#### MATERIAL PROVIDED:
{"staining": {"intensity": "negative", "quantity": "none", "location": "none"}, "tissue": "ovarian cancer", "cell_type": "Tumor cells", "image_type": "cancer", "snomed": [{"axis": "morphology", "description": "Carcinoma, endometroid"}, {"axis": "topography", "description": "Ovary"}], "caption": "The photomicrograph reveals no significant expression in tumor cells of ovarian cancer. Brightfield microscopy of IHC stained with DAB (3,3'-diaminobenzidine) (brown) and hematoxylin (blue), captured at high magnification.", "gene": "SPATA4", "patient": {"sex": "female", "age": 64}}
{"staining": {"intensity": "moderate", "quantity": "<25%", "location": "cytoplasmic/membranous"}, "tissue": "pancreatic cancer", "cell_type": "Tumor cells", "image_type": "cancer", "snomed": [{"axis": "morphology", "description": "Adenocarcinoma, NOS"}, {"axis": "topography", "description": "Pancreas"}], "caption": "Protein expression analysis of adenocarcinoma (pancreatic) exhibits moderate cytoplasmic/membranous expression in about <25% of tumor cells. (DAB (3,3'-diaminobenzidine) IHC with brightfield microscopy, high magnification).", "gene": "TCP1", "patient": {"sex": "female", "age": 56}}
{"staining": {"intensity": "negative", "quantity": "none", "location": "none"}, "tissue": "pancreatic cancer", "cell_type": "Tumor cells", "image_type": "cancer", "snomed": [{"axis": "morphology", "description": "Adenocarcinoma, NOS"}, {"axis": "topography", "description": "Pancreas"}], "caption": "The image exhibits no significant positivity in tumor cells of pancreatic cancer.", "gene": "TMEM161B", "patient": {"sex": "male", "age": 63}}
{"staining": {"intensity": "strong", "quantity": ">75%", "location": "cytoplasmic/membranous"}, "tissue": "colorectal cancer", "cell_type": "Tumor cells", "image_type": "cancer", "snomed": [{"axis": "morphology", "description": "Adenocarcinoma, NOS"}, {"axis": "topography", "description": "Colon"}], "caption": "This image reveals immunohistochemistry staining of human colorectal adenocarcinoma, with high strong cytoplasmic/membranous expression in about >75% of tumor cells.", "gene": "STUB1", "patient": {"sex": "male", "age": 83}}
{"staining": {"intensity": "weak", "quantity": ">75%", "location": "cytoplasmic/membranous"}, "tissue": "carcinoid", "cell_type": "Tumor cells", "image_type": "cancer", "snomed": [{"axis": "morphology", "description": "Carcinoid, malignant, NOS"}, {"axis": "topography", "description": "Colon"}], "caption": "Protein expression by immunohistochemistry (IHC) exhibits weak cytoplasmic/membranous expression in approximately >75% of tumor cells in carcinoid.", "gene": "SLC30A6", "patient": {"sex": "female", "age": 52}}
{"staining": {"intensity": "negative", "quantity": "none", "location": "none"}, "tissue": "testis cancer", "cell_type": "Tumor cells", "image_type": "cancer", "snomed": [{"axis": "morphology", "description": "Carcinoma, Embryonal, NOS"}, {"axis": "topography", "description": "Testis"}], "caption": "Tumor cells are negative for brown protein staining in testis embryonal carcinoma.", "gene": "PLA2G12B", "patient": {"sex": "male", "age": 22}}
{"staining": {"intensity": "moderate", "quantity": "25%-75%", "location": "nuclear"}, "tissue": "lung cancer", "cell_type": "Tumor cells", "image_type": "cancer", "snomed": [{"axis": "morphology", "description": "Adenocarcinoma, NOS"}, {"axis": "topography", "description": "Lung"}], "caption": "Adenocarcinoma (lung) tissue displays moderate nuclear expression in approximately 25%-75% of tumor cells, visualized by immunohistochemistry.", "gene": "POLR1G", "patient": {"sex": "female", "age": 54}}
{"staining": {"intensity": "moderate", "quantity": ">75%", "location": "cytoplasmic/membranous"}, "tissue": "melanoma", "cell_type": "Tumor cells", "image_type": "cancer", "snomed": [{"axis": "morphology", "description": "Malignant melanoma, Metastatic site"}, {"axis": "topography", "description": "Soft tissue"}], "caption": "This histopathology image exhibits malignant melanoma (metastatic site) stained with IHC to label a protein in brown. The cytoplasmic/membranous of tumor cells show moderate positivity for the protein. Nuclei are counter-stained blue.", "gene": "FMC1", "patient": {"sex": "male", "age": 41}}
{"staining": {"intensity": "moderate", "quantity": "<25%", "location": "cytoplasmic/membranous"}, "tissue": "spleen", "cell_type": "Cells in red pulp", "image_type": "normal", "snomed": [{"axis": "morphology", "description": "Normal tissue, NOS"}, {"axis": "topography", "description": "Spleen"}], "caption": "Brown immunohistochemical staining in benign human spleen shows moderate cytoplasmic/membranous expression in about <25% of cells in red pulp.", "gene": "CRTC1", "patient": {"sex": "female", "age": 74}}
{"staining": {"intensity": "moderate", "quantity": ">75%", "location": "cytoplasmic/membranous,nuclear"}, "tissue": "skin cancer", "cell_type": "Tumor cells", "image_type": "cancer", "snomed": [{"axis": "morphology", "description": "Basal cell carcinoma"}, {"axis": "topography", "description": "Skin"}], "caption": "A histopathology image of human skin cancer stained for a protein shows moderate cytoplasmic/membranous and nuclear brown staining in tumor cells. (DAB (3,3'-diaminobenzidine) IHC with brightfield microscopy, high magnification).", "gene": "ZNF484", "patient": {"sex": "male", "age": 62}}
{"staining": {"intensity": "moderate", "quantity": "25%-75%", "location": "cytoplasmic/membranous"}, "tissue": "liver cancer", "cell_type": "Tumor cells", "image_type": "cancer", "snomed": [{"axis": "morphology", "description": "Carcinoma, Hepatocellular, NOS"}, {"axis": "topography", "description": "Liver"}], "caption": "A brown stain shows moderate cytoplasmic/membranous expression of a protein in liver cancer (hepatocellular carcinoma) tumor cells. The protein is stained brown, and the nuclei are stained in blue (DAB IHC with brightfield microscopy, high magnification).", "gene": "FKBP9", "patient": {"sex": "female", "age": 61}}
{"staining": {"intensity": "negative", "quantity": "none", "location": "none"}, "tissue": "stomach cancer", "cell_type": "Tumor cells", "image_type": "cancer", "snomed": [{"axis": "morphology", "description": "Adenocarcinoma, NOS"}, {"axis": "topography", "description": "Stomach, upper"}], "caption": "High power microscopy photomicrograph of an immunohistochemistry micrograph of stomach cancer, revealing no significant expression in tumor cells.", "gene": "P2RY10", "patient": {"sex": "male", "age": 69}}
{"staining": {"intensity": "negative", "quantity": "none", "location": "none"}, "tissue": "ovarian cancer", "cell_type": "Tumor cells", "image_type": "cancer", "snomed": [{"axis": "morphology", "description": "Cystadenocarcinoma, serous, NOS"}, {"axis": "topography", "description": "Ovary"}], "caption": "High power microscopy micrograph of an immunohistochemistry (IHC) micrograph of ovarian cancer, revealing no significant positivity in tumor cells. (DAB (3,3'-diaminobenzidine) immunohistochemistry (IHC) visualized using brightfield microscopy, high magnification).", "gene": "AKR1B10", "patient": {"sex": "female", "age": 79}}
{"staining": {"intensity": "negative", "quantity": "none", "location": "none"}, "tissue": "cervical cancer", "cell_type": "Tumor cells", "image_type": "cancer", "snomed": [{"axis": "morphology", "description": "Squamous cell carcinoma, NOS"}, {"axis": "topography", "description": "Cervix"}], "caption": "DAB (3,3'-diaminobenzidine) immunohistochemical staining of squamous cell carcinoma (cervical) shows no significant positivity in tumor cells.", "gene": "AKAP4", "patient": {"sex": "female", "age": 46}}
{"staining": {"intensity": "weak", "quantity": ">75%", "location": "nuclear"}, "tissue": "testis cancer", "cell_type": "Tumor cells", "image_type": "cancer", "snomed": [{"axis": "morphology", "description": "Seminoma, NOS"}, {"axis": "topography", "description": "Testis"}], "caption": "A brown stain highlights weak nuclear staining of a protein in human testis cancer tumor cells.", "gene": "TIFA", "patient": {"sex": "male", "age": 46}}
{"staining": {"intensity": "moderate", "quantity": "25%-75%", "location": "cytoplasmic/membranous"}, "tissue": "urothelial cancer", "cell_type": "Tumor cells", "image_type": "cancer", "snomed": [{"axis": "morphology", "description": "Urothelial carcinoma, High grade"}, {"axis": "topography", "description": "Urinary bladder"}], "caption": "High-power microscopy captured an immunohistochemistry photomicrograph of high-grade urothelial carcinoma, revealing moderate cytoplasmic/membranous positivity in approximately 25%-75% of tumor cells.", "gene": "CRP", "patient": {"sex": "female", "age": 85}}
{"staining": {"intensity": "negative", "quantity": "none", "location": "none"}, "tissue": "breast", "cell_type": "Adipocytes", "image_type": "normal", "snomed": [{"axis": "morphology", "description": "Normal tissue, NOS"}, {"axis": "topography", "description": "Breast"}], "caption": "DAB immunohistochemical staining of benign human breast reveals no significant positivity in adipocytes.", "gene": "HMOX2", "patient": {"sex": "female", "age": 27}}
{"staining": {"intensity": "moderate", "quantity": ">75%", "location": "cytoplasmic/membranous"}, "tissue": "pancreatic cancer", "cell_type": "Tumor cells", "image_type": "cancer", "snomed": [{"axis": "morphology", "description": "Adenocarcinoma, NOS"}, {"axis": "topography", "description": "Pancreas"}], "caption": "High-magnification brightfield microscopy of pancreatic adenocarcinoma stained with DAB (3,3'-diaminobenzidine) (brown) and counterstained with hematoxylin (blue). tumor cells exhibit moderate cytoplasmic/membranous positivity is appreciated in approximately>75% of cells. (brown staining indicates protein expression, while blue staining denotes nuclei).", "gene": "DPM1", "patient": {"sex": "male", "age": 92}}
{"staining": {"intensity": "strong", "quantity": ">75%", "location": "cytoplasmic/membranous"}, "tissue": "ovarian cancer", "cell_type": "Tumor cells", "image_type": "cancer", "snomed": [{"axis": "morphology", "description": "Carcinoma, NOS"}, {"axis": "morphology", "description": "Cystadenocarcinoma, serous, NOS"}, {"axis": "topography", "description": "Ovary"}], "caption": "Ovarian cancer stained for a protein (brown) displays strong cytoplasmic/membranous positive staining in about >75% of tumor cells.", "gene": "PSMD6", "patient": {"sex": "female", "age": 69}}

#### TASK TO COMPLETE:
Find "microscopy of pancreatic" in the records. Copy its line and every line after it, exactly, through the last one.

#### WRITTEN SOLUTION:
{"staining": {"intensity": "moderate", "quantity": ">75%", "location": "cytoplasmic/membranous"}, "tissue": "pancreatic cancer", "cell_type": "Tumor cells", "image_type": "cancer", "snomed": [{"axis": "morphology", "description": "Adenocarcinoma, NOS"}, {"axis": "topography", "description": "Pancreas"}], "caption": "High-magnification brightfield microscopy of pancreatic adenocarcinoma stained with DAB (3,3'-diaminobenzidine) (brown) and counterstained with hematoxylin (blue). tumor cells exhibit moderate cytoplasmic/membranous positivity is appreciated in approximately>75% of cells. (brown staining indicates protein expression, while blue staining denotes nuclei).", "gene": "DPM1", "patient": {"sex": "male", "age": 92}}
{"staining": {"intensity": "strong", "quantity": ">75%", "location": "cytoplasmic/membranous"}, "tissue": "ovarian cancer", "cell_type": "Tumor cells", "image_type": "cancer", "snomed": [{"axis": "morphology", "description": "Carcinoma, NOS"}, {"axis": "morphology", "description": "Cystadenocarcinoma, serous, NOS"}, {"axis": "topography", "description": "Ovary"}], "caption": "Ovarian cancer stained for a protein (brown) displays strong cytoplasmic/membranous positive staining in about >75% of tumor cells.", "gene": "PSMD6", "patient": {"sex": "female", "age": 69}}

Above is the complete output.